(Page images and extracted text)
════

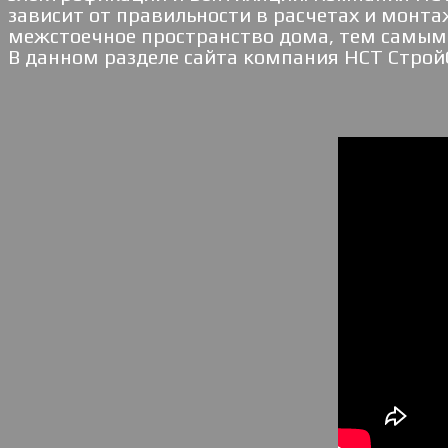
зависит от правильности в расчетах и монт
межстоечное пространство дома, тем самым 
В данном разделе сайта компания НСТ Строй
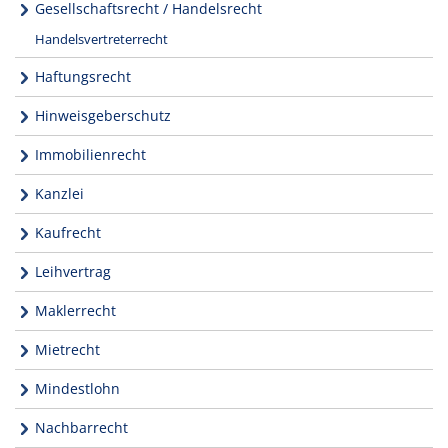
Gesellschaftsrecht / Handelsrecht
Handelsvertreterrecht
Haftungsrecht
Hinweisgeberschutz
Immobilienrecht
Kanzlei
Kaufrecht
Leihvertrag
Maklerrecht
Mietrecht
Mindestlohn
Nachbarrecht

════

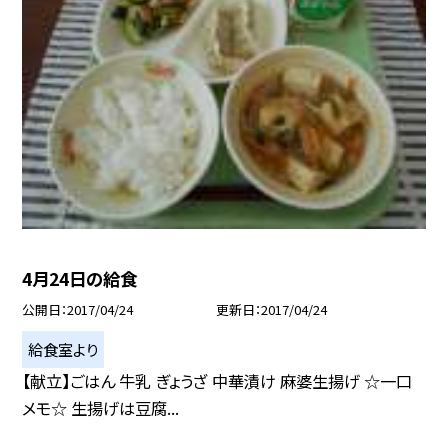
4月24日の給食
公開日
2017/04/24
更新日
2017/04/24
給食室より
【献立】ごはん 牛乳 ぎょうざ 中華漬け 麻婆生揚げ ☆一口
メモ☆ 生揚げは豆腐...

════

Would you output the lines above from the line holding "зависит от правильности в расчетах и монт" up to and including the line holding "Nachbarrecht", exactly and only those, with no pictures?

зависит от правильности в расчетах и монт
межстоечное пространство дома, тем самым 
В данном разделе сайта компания НСТ Строй
Gesellschaftsrecht / Handelsrecht
Handelsvertreterrecht
Haftungsrecht
Hinweisgeberschutz
Immobilienrecht
Kanzlei
Kaufrecht
Leihvertrag
Maklerrecht
Mietrecht
Mindestlohn
Nachbarrecht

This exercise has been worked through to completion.